What is abdominal pain?
Abdominal pain is felt in the abdomen. The abdomen is an anatomical area bounded by the lower margin of the ribs and diaphragm above, the pelvic bone (pubic ramus) below, and the flanks on each side. Although pain can arise from the tissues of the abdominal wall that surround the abdominal cavity (such as the skin and muscles), the term abdominal pain generally is used to describe discomfort originating from organs within the abdominal cavity. Organs of the abdomen include the stomach, small intestine, colon, liver, gallbladder, spleen, and pancreas.
Technically, the lowermost portion of the area described previously is the pelvis, which contains the urinary bladder and rectum, as well as the prostate gland in men, and the uterus, Fallopian tubes, and ovaries in women. Often, it can be challenging to know if lower abdominal pain is coming from the lower abdomen or pelvis (pelvic pain).
Occasionally, pain may be felt in the belly even though it is arising from organs that are close to, but not within, the abdominal cavity, for example, conditions of the lower lungs, the kidneys, and the uterus or ovaries. On the other hand, it also is possible for pain from organs within the belly to be felt outside of it. For example, the pain of pancreatic inflammation may be felt in the back. These latter types of pain are described as "referred” because it does not originate in the location where they are supposed. Rather, the cause is located away from where it is felt (i.e., it is referred to as a different area).
What are different types of abdominal pain?
The different types of abdominal pain include the following:
- Generalized abdominal pain: Pain that affects more than half of the abdomen is referred to as generalized pain. This type of discomfort is more commonly associated with a stomach illness, indigestion, or gas. If the pain becomes severe, it could be caused by a blockage of the intestines.
- Localized abdominal pain: Pain that is restricted to a single area of the abdomen is called localized pain. It is more likely to indicate an issue with an organ such as the appendix, gallbladder, or stomach.
- Cramps: Pain that feels like a cramp is typically not serious and often caused by gas and bloating. More concerning symptoms include pain that occurs more frequently, lasts longer than 24 hours or is accompanied by a fever.
- Colicky pain: Pain that comes in waves is called colicky pain. It frequently begins and ends abruptly, and it is often severe. This form of stomach pain is commonly caused by kidney stones and gallstones.
What causes abdominal pain?
Abdominal pain is caused by inflammation of an organ (for example, appendicitis, diverticulitis, colitis), by stretching or distention of an organ (for example, obstruction of the intestine, blockage of a bile duct by gallstones, swelling of the liver with hepatitis), or by loss of the supply of blood to an organ (for example, ischemic colitis).
To complicate matters, however, abdominal pain also can occur without inflammation, distention, or loss of blood supply. An important example of the latter is irritable bowel syndrome (IBS). It is not clear what causes the belly pain in IBS, but it is believed to be due either to abnormal contractions of the intestinal muscles (for example, spasm) or abnormally sensitive nerves within the intestines that give rise to painful sensations inappropriately (visceral hyper-sensitivity). This often is referred to as functional pain because no recognizable specific abnormality to account for the cause of the pain has been found - at least not yet.

■ **REQUIREMENT**
Answer from the text on abdominal pain:
(a) Where may the pain of pancreatic inflammation be felt?
(b) What is pain that comes in waves called?
(c) Which condition is given as an example of loss of the blood supply to an organ?

■ **DATA SECTION**
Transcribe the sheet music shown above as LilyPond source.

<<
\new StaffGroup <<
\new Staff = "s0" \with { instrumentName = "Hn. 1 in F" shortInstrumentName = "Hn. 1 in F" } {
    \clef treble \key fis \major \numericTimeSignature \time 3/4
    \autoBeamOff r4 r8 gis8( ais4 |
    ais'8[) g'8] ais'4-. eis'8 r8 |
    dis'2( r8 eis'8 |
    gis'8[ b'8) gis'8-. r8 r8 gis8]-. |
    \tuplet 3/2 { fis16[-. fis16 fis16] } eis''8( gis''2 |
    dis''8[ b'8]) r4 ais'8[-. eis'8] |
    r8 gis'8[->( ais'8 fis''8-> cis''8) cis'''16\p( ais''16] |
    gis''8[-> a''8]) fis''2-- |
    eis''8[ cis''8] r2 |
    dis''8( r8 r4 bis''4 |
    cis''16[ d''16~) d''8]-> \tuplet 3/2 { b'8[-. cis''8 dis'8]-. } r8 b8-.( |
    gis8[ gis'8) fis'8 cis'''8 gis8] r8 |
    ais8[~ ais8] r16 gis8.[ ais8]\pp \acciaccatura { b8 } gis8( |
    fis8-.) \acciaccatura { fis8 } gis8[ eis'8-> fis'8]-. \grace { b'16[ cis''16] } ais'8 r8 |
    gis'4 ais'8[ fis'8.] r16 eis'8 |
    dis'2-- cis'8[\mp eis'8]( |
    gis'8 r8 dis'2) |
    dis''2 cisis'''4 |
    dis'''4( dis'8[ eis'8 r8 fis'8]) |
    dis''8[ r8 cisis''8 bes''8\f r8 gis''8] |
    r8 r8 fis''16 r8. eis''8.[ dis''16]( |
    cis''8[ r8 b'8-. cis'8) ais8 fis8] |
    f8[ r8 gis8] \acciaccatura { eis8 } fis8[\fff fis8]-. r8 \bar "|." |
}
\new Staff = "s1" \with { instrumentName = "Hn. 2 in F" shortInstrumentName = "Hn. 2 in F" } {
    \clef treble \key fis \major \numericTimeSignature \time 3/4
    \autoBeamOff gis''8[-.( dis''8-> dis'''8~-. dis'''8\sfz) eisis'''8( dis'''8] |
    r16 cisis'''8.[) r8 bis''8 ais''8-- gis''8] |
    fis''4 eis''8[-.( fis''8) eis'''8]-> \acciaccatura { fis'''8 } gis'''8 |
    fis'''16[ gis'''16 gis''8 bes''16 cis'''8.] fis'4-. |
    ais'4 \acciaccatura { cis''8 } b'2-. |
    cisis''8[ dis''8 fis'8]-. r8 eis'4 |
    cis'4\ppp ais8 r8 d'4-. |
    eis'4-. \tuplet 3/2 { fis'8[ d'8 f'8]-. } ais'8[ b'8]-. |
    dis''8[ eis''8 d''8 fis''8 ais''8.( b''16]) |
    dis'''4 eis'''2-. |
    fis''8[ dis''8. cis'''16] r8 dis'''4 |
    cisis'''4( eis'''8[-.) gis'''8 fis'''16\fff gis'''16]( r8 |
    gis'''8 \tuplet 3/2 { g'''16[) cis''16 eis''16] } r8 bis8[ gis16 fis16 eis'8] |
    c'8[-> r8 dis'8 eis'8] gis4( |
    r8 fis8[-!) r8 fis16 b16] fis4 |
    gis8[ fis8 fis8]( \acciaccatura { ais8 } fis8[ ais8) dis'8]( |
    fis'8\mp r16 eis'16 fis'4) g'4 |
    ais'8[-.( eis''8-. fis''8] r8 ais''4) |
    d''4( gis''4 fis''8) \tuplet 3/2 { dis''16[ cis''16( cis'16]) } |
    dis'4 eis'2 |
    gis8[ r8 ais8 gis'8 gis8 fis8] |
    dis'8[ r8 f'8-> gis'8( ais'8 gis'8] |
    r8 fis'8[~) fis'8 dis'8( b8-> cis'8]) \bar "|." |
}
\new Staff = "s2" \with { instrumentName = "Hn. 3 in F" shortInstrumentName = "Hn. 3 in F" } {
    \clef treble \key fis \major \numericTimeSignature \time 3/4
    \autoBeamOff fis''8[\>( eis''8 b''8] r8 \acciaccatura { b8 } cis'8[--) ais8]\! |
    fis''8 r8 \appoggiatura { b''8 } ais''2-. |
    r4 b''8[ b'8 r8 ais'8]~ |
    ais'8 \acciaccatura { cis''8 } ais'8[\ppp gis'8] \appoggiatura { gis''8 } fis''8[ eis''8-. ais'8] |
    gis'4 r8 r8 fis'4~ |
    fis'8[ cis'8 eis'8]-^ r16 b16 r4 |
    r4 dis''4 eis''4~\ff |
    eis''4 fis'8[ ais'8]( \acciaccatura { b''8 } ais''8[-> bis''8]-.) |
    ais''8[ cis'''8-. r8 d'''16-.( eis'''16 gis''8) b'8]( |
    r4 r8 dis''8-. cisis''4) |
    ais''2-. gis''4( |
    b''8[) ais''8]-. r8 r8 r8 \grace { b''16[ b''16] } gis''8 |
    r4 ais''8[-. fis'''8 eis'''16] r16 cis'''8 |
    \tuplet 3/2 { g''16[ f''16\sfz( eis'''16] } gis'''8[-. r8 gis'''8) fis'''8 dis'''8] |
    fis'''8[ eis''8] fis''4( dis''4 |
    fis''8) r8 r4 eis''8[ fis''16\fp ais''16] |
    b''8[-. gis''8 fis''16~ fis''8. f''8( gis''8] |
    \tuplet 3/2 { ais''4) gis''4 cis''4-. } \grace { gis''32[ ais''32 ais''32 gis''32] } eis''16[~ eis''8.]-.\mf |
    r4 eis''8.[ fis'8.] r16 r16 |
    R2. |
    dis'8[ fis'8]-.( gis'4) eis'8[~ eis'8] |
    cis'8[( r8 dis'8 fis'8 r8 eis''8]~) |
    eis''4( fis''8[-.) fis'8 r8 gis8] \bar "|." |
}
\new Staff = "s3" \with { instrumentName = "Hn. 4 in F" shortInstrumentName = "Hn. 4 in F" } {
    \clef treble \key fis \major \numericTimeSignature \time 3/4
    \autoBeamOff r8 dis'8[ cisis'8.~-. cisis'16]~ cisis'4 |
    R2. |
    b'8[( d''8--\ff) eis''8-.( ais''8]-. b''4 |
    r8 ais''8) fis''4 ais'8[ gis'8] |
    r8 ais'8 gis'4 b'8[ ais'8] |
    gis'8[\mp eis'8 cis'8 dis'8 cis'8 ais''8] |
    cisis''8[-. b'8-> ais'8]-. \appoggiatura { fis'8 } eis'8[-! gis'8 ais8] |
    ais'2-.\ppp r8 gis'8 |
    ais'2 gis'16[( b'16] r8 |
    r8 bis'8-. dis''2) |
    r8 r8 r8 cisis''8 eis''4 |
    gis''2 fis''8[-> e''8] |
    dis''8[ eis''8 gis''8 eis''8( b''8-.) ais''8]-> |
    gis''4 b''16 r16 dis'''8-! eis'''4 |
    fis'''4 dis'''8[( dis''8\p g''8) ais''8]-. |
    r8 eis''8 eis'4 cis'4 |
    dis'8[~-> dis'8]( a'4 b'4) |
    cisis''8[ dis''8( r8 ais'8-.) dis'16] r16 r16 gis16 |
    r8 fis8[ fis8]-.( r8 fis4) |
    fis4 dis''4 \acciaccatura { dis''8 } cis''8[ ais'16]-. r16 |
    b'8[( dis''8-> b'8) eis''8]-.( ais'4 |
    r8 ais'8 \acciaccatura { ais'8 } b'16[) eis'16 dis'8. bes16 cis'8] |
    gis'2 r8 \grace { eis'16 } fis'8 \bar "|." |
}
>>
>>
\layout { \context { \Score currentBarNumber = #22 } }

■ **REPLY TO THE TASK**
(a) In the back.
(b) Colicky pain.
(c) Ischemic colitis.